## GOAL OF THE EXERCISE
Exclude the pictures and repeat all of the data exactly.

## DATA BELOW

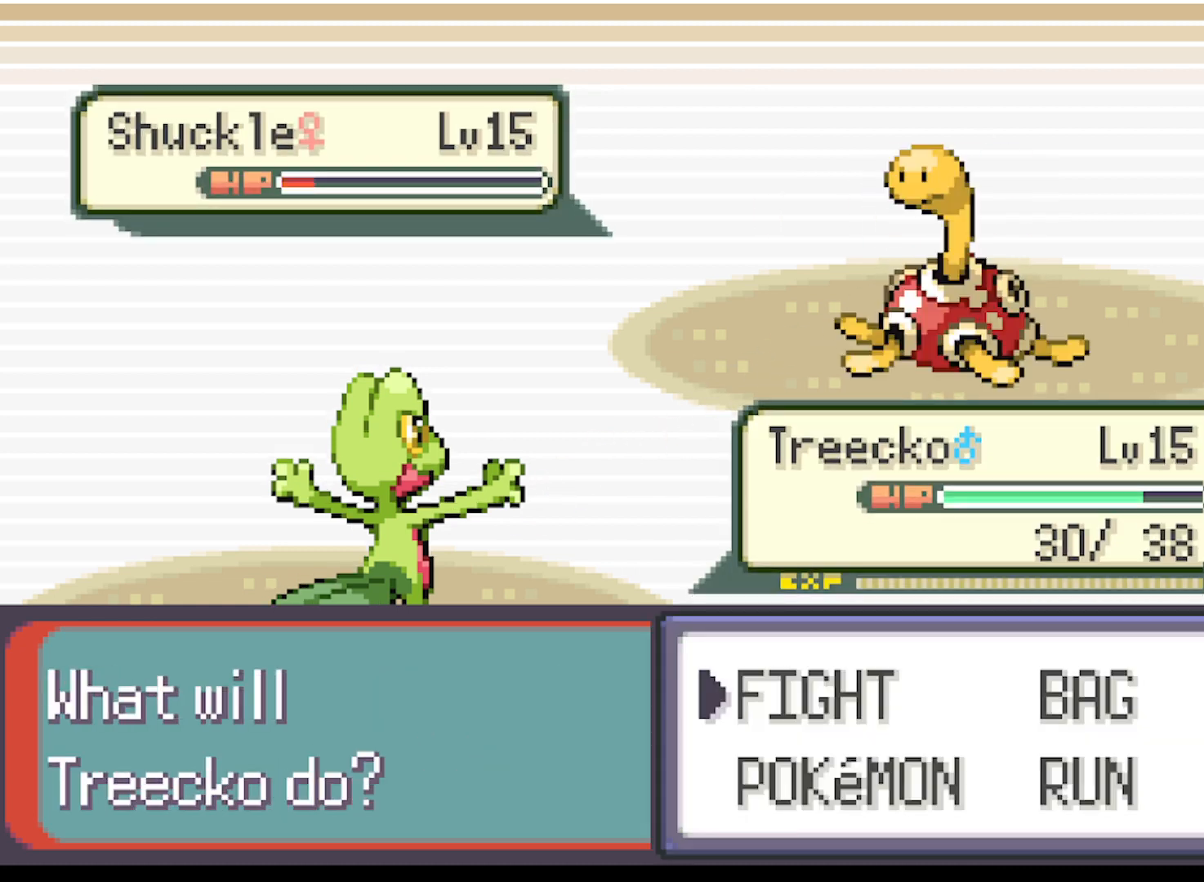
{"buttons": ["DPAD_LEFT"], "left_stick": "center", "events": [[42, "B", "up"], [459, "DPAD_LEFT", "down"]]}
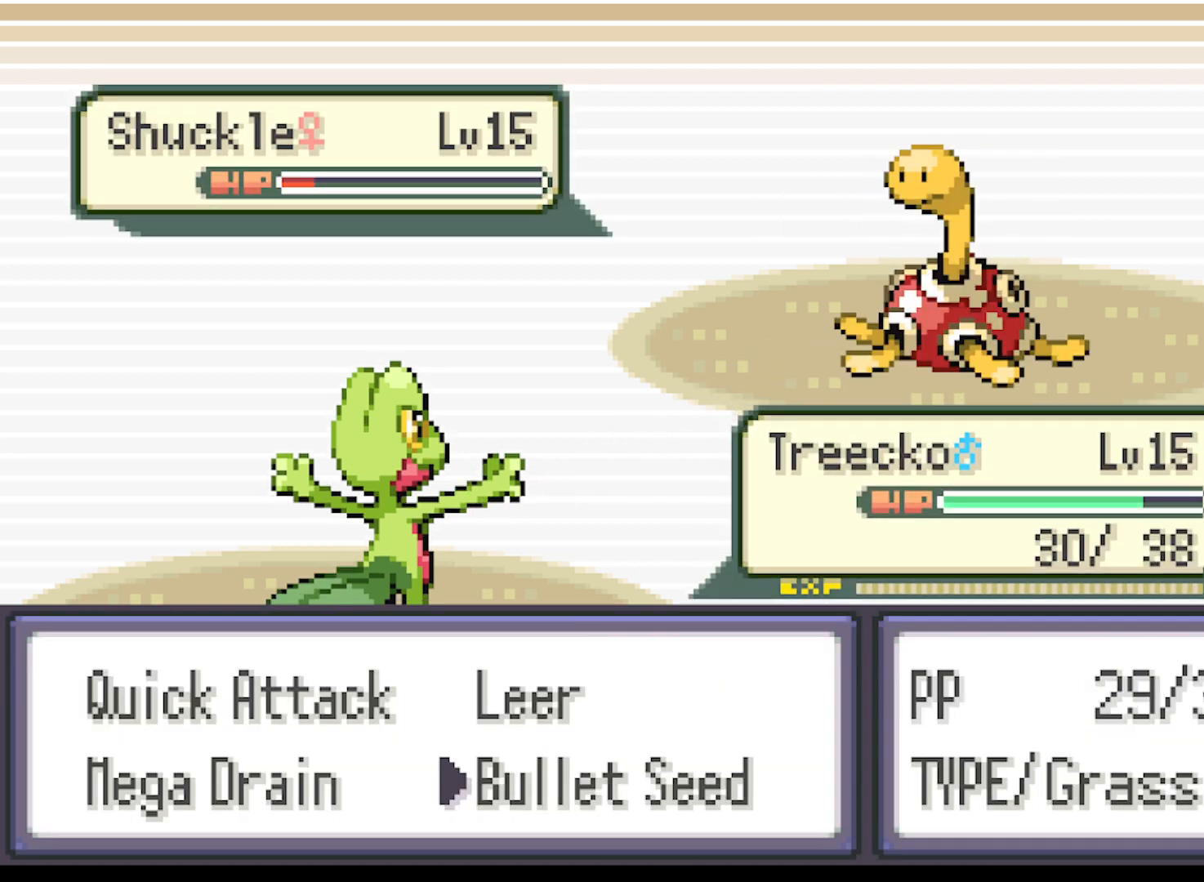
{"buttons": [], "left_stick": "center", "events": [[125, "DPAD_LEFT", "up"], [208, "B", "down"], [375, "B", "up"]]}
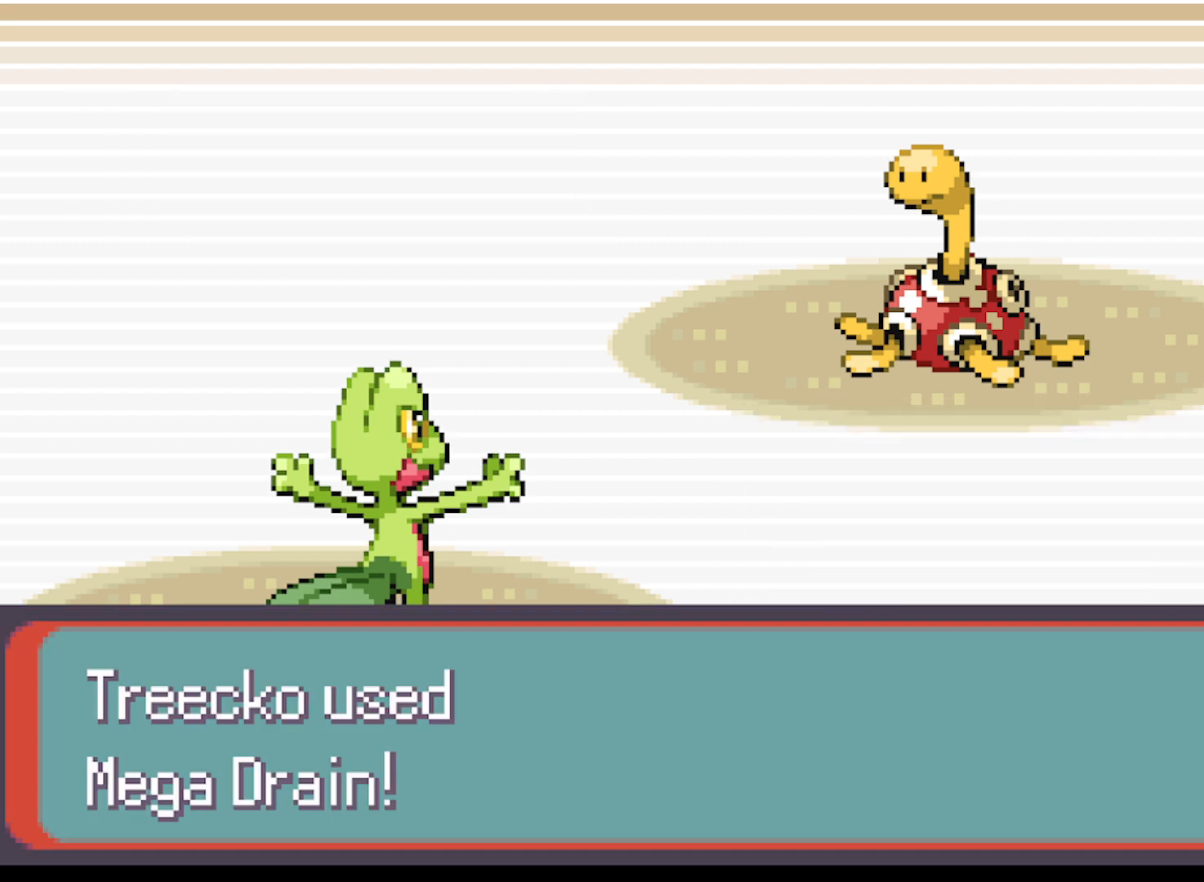
{"buttons": [], "left_stick": "center", "events": []}
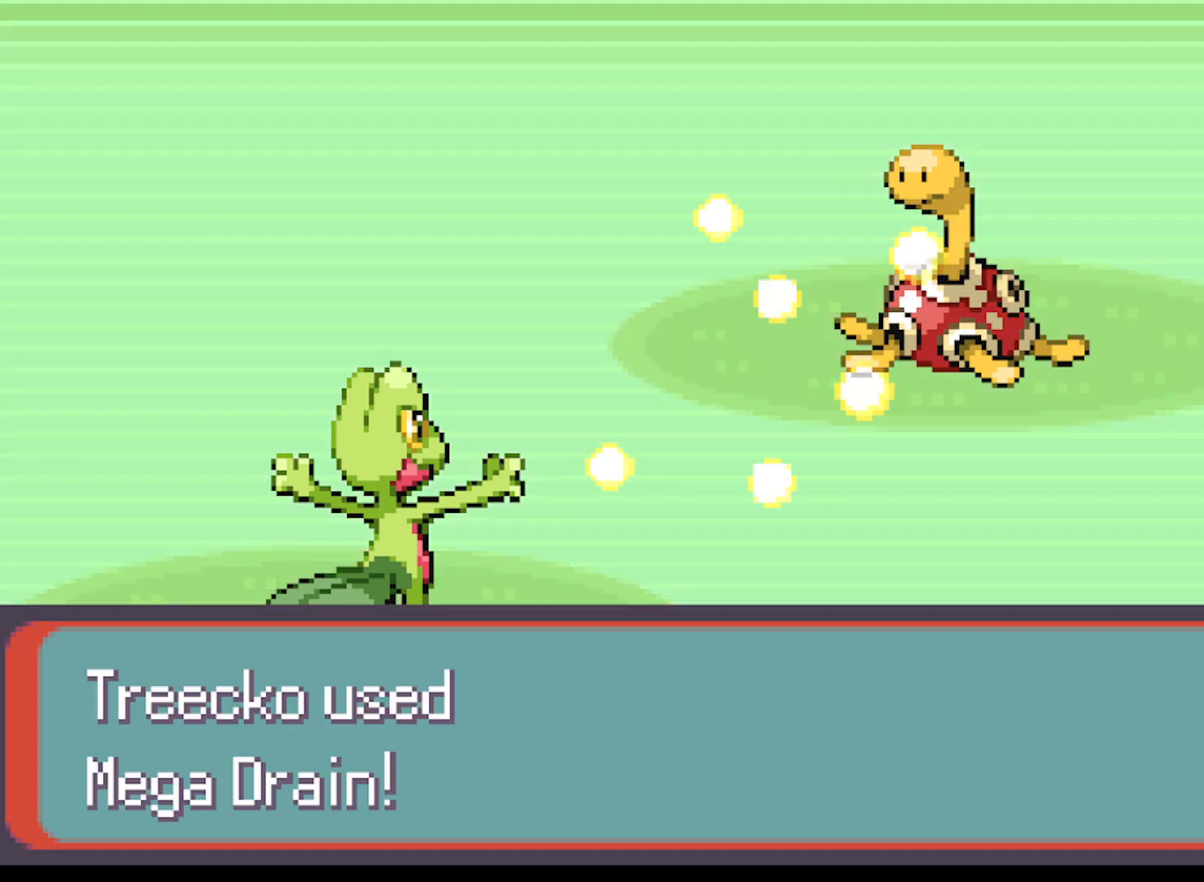
{"buttons": [], "left_stick": "center", "events": []}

## ANSWER TO THIS PROBLEM
{"buttons": ["DPAD_LEFT"], "left_stick": "center", "events": [[42, "B", "up"], [459, "DPAD_LEFT", "down"]]}
{"buttons": [], "left_stick": "center", "events": [[125, "DPAD_LEFT", "up"], [208, "B", "down"], [375, "B", "up"]]}
{"buttons": [], "left_stick": "center", "events": []}
{"buttons": [], "left_stick": "center", "events": []}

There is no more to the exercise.